Desmontando argumentos equivocados contra a Auditoria Cidadã da Dívida – Por Dr. Miguel Bruno
Miguel Bruno
Dr. em Ciências Econômicas pela EHESS-Paris e pelo IE-UFRJ
ENCE-IBGE e FCE-UERJ
Estudo a financeirização da economia brasileira desde minha tese defendida em 2005. Já ouvi de algumas pessoas que se consideram de esquerda que “não há necessidade de se auditar a dívida pública interna porque todos os dados sobre ela são sempre publicados com transparência pelo Banco Central do Brasil.” Ora, que tipo de esquerda é essa que acredita que o Estado burguês-capitalista possui transparência total em tudo o que faz e por isso disponibiliza seus balanços fiscais e financeiros completos a todos os seus cidadãos interessados? E por esta razão, não há nenhuma necessidade de se auditar a dívida pública, basta analisar os dados do Banco Central e do Tesouro Nacional.
Além disso, o argumento de que a auditoria da dívida provocaria aumento das taxas de juros não se sustenta, pois há sempre a possibilidade de o BCB agir seja emitindo moeda, seja desfazendo grande parte das chamadas “operações compromissadas” e até reativando controles de capital para evitar a saída de dólares do país. Para isso que também serve uma política monetária expansionista que tenderia a reduzir as taxas usurárias de juros praticadas pelos grandes bancos.
Além do impacto político positivo, pois conscientizador da população brasileira que desconhece os processos institucionais de reprodução da dívida pública interna como principal eixo da acumulação rentista-financeira, a auditoria seria capaz de mostrar como a emissão de títulos da dívida pública interna brasileira tornou-se um eficiente mecanismo de captura do Estado nacional, em conformidade com a lógica da financeirização da economia.
A posse de títulos da dívida pública permite às elites rentistas e proprietárias de bancos controlar a política fiscal e monetária, o que reduz drasticamente a autonomia do Estado para implementar políticas econômicas contracíclicas e de desenvolvimento econômico.
Por outro lado, se toda dívida é passível de auditoria, por que a dívida pública brasileira não o seria? Ser contra a auditoria é já assumir uma postura tendenciosa. E do meu ponto de vista como economista e estudioso da financeirização da economia brasileira há mais de 20 anos, lamento as posturas que negam a pertinência dos trabalhos da Auditoria Cidadã da Dívida (ACD), pois seriam capazes de expor ao povo brasileiro o significado do endividamento público interno capitalizado e reproduzido com base na maior taxa real de juros do mundo.

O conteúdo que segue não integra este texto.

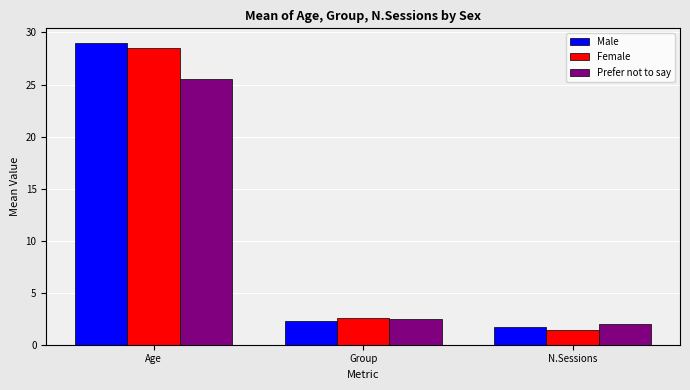

What is the smallest value displayed?

1.5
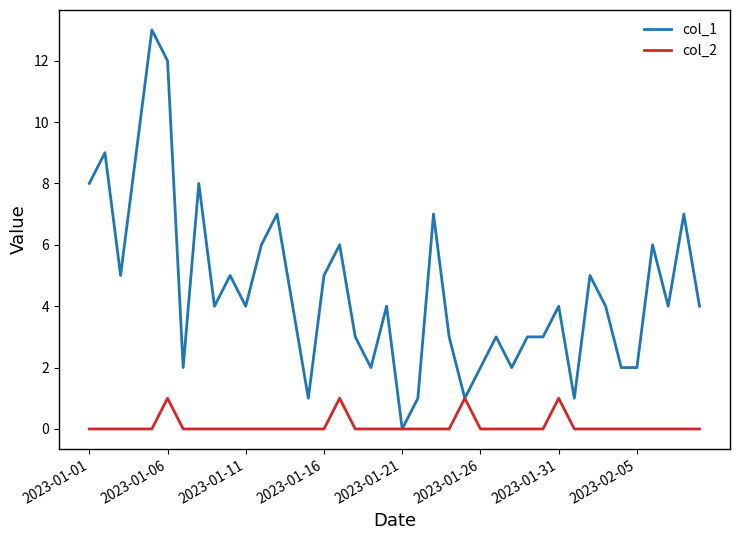

Which series has the largest total across all categories?

col_1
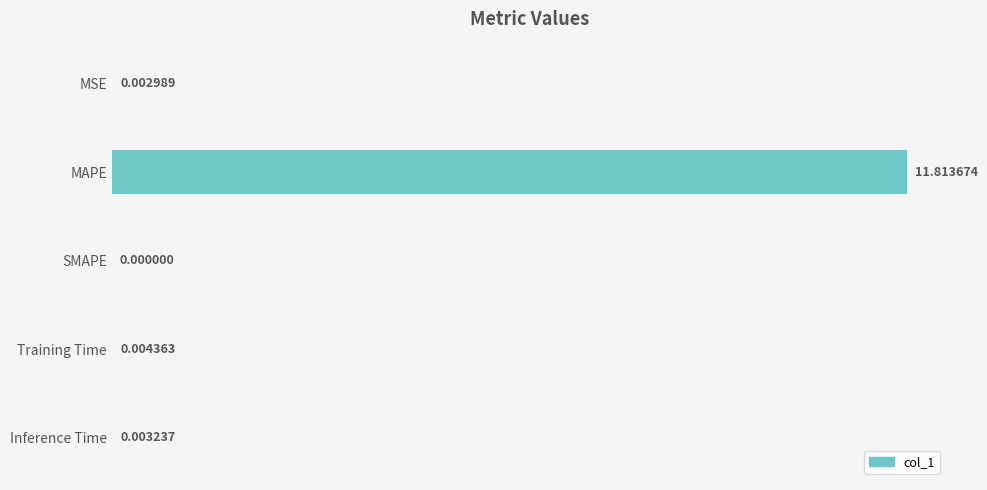

Between MSE and SMAPE, which is larger?

MSE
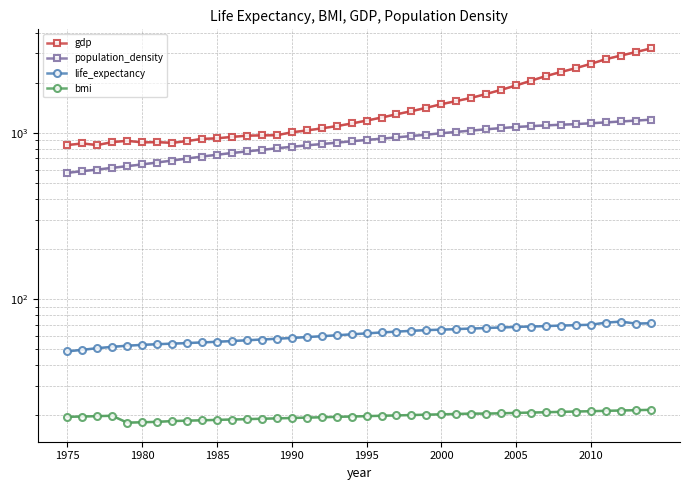

In bmi, how many points are lower than both neighbors (excluding endpoints)?

1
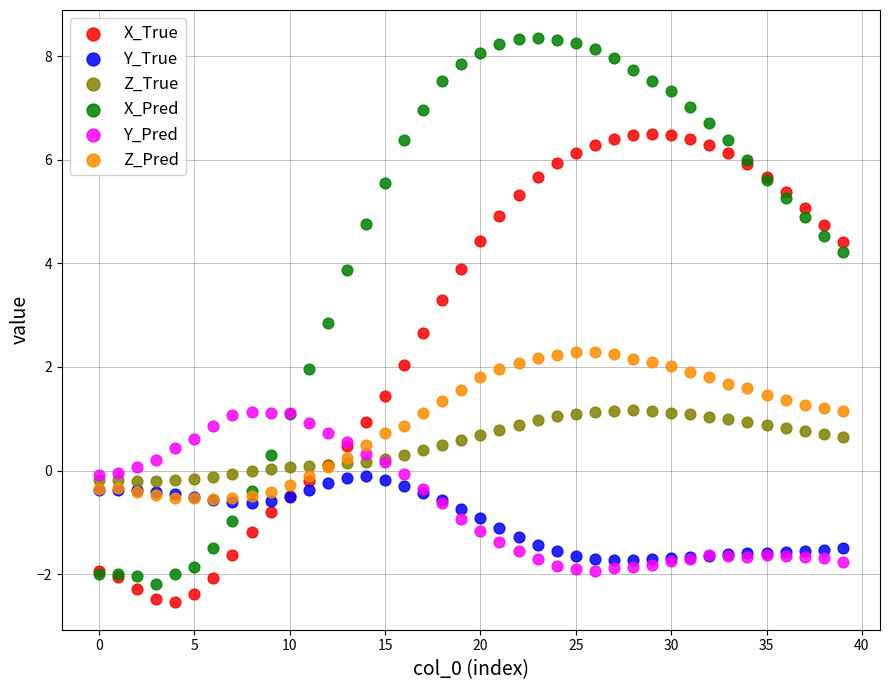

What are all the series names shown in the legend?

X_True, Y_True, Z_True, X_Pred, Y_Pred, Z_Pred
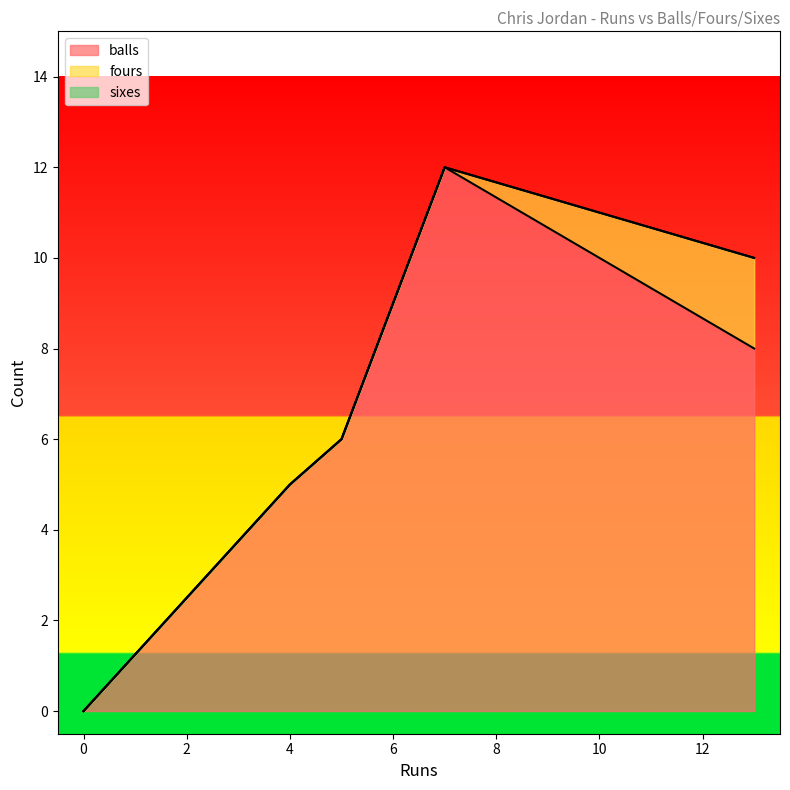

What is the spread (max minus min) of values at 7?

12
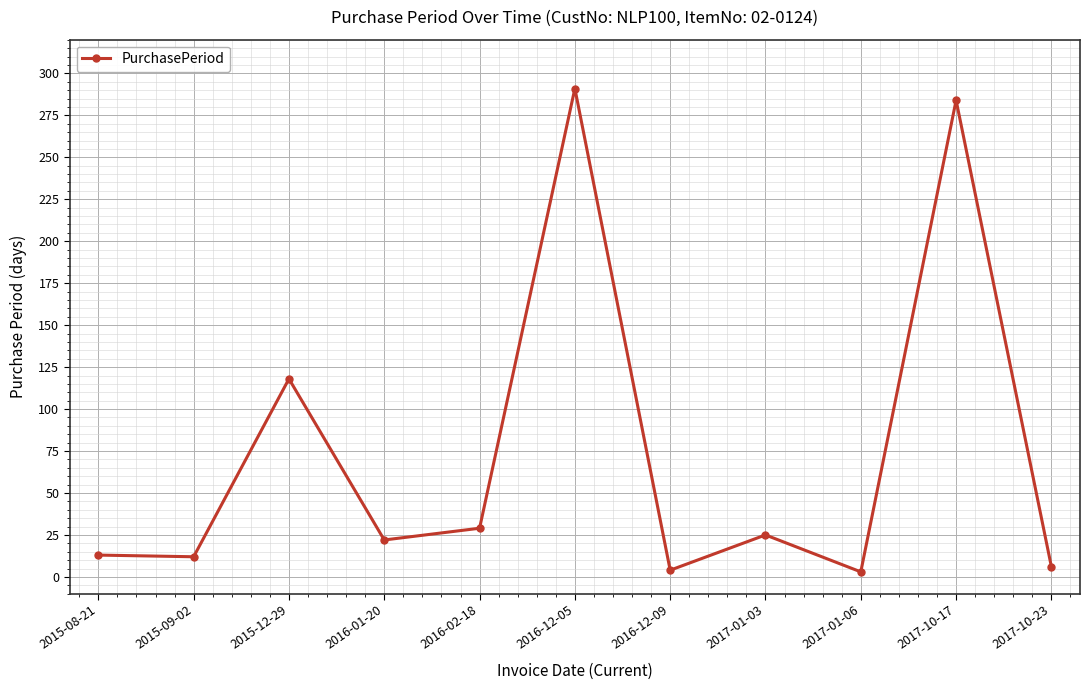

Is this an area chart (filled region under the line)?

No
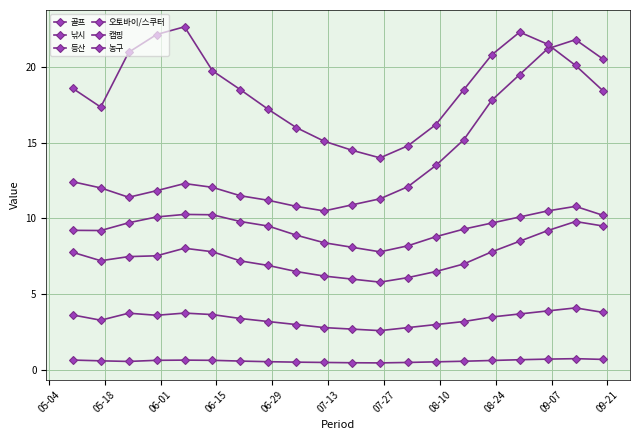

How many lines are shown in the chart?

6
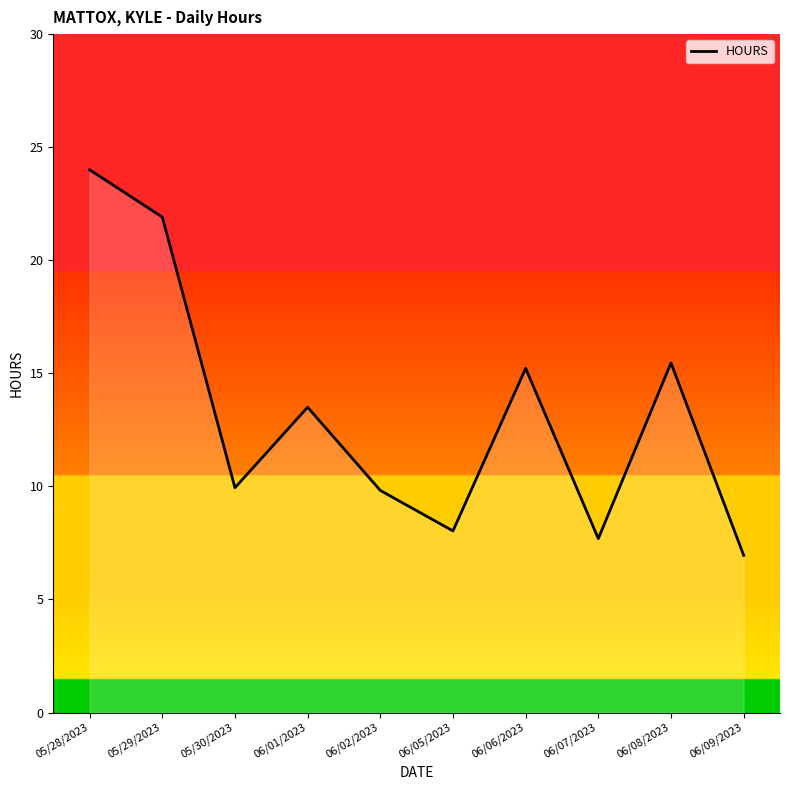

How many interior local valleys (lower than both neighbors) does the data have?

3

Conheço os argumentos que se opõem aos trabalhos da ACD, e nenhum deles até agora me convence e assumi-los como corretos e pertinentes sem que se compreenda o significado da financeirização usurária da economia brasileira conduz, ainda que involuntária ou tacitamente, a posições que interessam apenas ao mercado financeiro e aos grandes bancos e ao atual governo petista, pois este último é incapaz de assumir qualquer posição crítica ao setor bancário-financeiro brasileiro, hoje disfuncional e altamente concentrador de renda e riqueza, portanto, se constitui num obstáculo estrutural ao desenvolvimento.”
A questão de que o governo não precisa arrecadar para gastar (argumento correto que encontra fundamento teórico numa abordagem keyensiana e de MMT das finanças públicas) e por isso não haveria necessidade de se auditar a dívida pública interna seria pertinente se a dívida pública interna brasileira existisse realmente para cumprir suas duas funções primordiais:
- a) a gestão da liquidez da economia.
- b) o financiamento do investimento do governo.
A dívida pública interna tornou-se essencialmente um instrumento de acumulação rentista com taxas de juros anômalas para transferir recursos do orçamento público para as elites rentistas e proprietárias dos grandes bancos. Com esse objetivo rentista, o endividamento público interno brasileiro tem mantido a liquidez da economia muito baixa, o que encarece o crédito para consumo e para investimento produtivo (formação bruta de capital fixo, isto é, máquinas, equipamentos, instalações e infraestruturas). Trata-se, portanto, de uma dívida estritamente financeira com objetivos de reproduzir a acumulação rentista obstaculizando o desenvolvimento brasileiro. A população precisa ter consciência disso e a ACD certamente contribuiria para revelar e denunciar esse processo.
Por fim, soa como muito estranho que haja um verdadeiro cerco de marxistas, heterodoxos, keynesianos e vertentes que se autodenominam de esquerda se posicionando contra os trabalhos da ACD. Essa resistência e oposição deveriam ser esperadas por parte da direita que se beneficia de uma dívida cujo caráter é essencialmente financeiro e sem nenhuma contrapartida com o capital produtivo de nosso país, a não ser para mantê-lo em níveis reduzidos e muito aquém das necessidades do desenvolvimento brasileiro.